Однако вот что вспоминают сами приемные дети, дети, которые жили, по мнению родителей, «в счастливом неведенье».
«О том, что я не родной ребенок, я узнала рано. В подготовительной группе детского сада. В течение жизни два раза спрашивала: правда ли это? Мама все отрицала. Когда мне стукнуло 33, я задала этот вопрос еще раз. И тогда мама мне рассказала. Я столько лет догадывалась, и почти знала об этом. Открытая правда меня сразила, я испытала бурю, шквал чувств. Я не думала, что это так перевернет меня. Три года мне понадобилось, чтобы понять и принять решение искать или не искать биомаму. Да, искать. Мне надоело ощущение точки нуля. Ощущение как будто каждый день заново. Ну, вроде бы как нет начала».
«Я не помню детства, но испытываю боль и помню стойкое ощущение одиночества, похожего на мрак, как замороженность, и оцепенение, и желание убежать от этого, либо спрятаться и замереть. Сейчас я могу это описать, а в детстве я не понимала, что со мной не так».

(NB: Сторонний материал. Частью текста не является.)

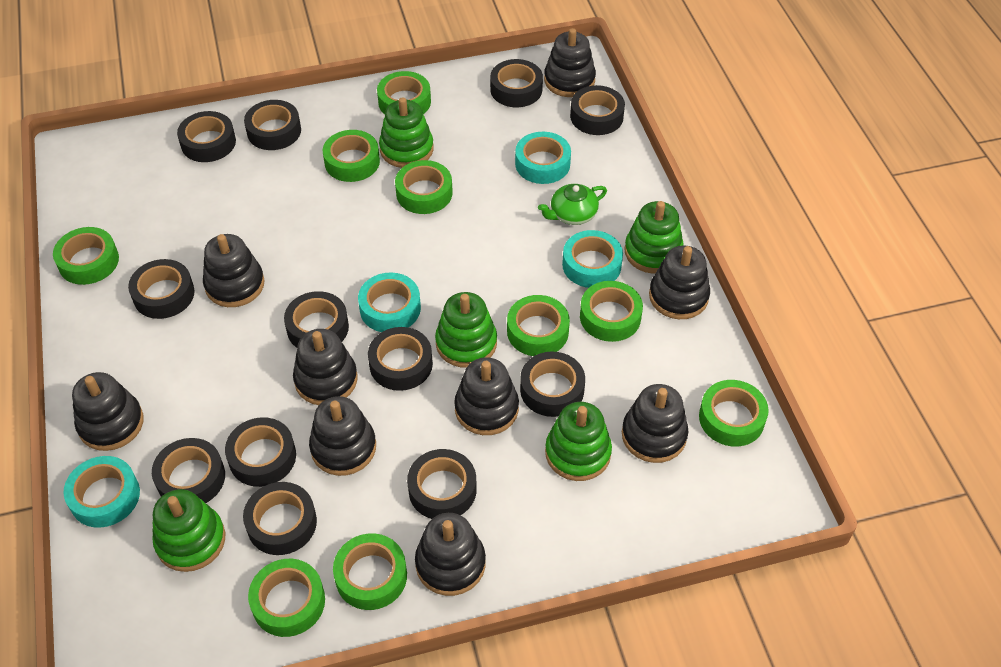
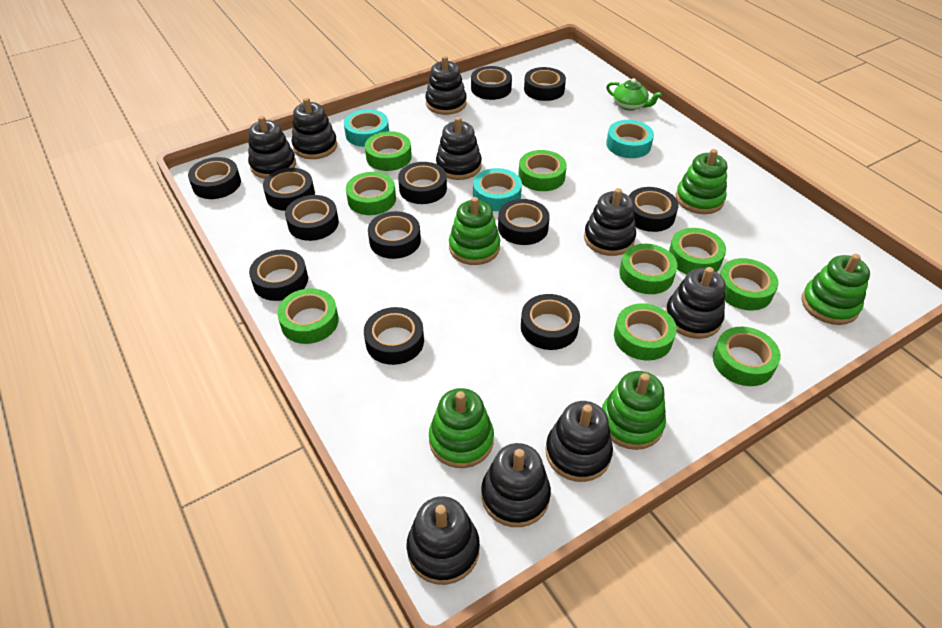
turquoise tape: [63,456,140,528] [358,272,421,332] [515,132,571,184] [562,230,623,288] = 4 -> [344,109,389,147] [473,168,522,211] [606,120,654,158] = 3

«Наркоз очень похож на то, что я ощущаю из детства. Пришлось пережить пару операций под общим наркозом. Приходишь в себя и сразу накрывает боль тела. Ты еще не сообразил: где? как? что? Организм тебе сигнализирует, что с ним и как было. А я не помню, я же под наркозом была. Потихоньку идет выздоровление, а недели через 3-4 после операции накрывает сильная депрессия. Теперь я знаю, что это последствие пережитого во время операции. Клетки и тело помнят, и мозг где-то там помнит, только я не помню, лишь чувствую последствия того, что происходило. Так было, видимо, и тогда, когда биомама меня оставила».